Несколько десятилетий назад предполагалось достичь существен­ного прогресса в познании психопатологии за счёт обработки спон­танных самоотчётов пациентов о своих болезненных переживаниях. Однако нельзя сказать, что такой подход привёл к значительным ре­зультатам, расширяющим существующие представления о психичес­кой патологии. Более плодотворным представляется не идти пассивно за преимущественно штампованными жалобами, а на основе анализа отдельных случаев формулировать рабочие гипотезы. Тестирование та­ких гипотез должно проводиться на клиническом материале, который собирается более целенаправленно, возможно, по уже модифициро­ванным схемам. Если на результатах и будет сказываться предвзятость, они могут быть опровергнуты в ходе более широких и независимых проверок. Всерьёз рассчитывать на успешное развитие клинико-пси­хопатологических представлений в ходе систематизации архивного материала не приходится, поскольку содержащиеся в нём сведения ограничены устоявшимися психиатрическими представлениями. Но, разумеется, его использование неизбежно в ходе клинико-катамнести- ческих исследований.

Реальность рутинной психиатрической практики такова, что при­нятие диагностического решения зачастую слишком зависит от целост­ного, если угодно, интуитивного, впечатления о больном, который «выглядит» как относящийся к той или иной диагностической группе. Сомнения же возникают, если пациент «не похож» на других больных с тем же диагнозом. Восприятию образа или гештальта больного нередко придаётся немалое значение как способности «видеть» патологию.

В научной психиатрической литературе частным примером интуитив­ного впечатления о больном можно считать «раннее чувство» шизофре­нии, по Н. С. Rumke. (Сам автор справедливо уточнил, что правильнее было бы говорить о «раннем переживании».) В качестве обязательной предпосылки им рассматривалась опытность психиатра. Распознавание этой «вполне определённой», но «трудно вербализуемой» специфичес­кой окраски симптоматики (например, в рамках кататонических или параноидных состояний) оправдывает, согласно Н.С. Rumke, отнесе­ние случая к истинной, а не псевдошизофрении.

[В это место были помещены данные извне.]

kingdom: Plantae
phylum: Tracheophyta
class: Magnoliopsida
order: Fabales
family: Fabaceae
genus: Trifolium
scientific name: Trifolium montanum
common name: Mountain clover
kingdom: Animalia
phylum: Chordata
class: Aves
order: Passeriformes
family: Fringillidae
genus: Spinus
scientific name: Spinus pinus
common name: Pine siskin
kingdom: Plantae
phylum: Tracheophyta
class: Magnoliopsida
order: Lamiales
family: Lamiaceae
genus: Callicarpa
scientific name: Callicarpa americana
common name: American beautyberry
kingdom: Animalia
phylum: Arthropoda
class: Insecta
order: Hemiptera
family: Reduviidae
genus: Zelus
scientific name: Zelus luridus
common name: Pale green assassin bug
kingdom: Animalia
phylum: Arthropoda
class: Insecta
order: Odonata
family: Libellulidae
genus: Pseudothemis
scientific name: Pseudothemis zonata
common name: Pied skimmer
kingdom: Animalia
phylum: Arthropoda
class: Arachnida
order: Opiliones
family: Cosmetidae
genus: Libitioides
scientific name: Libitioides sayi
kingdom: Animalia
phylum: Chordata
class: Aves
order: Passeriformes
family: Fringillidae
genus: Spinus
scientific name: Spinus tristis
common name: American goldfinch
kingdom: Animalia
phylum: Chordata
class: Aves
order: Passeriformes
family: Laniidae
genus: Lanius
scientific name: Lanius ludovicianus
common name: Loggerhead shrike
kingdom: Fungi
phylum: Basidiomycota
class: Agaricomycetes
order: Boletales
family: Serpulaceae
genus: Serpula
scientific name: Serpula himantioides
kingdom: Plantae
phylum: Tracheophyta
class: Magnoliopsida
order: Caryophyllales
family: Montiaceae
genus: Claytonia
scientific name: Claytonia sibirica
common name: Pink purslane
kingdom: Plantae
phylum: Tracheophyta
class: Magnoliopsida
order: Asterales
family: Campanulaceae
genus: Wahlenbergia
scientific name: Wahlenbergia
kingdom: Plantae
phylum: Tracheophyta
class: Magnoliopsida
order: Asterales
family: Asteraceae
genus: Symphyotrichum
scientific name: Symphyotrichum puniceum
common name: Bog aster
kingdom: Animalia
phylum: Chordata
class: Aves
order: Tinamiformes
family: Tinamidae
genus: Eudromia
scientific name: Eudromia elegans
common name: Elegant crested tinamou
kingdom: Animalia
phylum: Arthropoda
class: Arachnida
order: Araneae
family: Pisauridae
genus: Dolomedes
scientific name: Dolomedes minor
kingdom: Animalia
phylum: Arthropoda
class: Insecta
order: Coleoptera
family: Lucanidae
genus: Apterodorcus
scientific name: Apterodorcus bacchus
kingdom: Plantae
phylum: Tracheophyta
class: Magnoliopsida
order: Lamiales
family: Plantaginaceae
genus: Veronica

Способность воспринимать целостный образ больного, как и во­обще вторичная симптоматика, должна ориентировать психиатра на прицельное проведение дифференциальной диагностики. Ошибки могут происходить там, где психиатры склонны ограничиваться общим впечатлением и поверхностными сведениями о больном и не утруж­дают себя анализом конкретных диагностических критериев, а если и утруждают, то делают это формально, задним числом, тенденциоз­но подбирая критерии под интуитивно установленный диагноз. Мето­дически верному построению диагностических решений должно спо­собствовать использование МКБ-10, в которой классификационные рубрики снабжаются перечнями критериев включения и исключения, имеющих не только диагностическое, но и юридическое значение, поскольку в спорных случаях врач вынужден ссылаться именно на них, а не на своё «глубокое понимание природы заболевания». Остаётся лишь сожалеть, что далеко не все практические врачи снабжены пол­ной версией МКБ-10 и вынуждены ограничиваться перечнями назва­ний диагностических рубрик.

Наработанные в исследовательских центрах модели психиатричес­ких историй болезней традиционно принято считать образцами для следования и в практических лечебных учреждениях. Естественным ог­раничением здесь является лишь невозможность в рутинной практике здравоохранения выделить на сбор клинико-психопатологических све­дений столько же времени, сколько ему отводится в исследовательской работе. Тем не менее принципиальная правомерность такой максима­листской ориентации по меньшей мере сомнительна.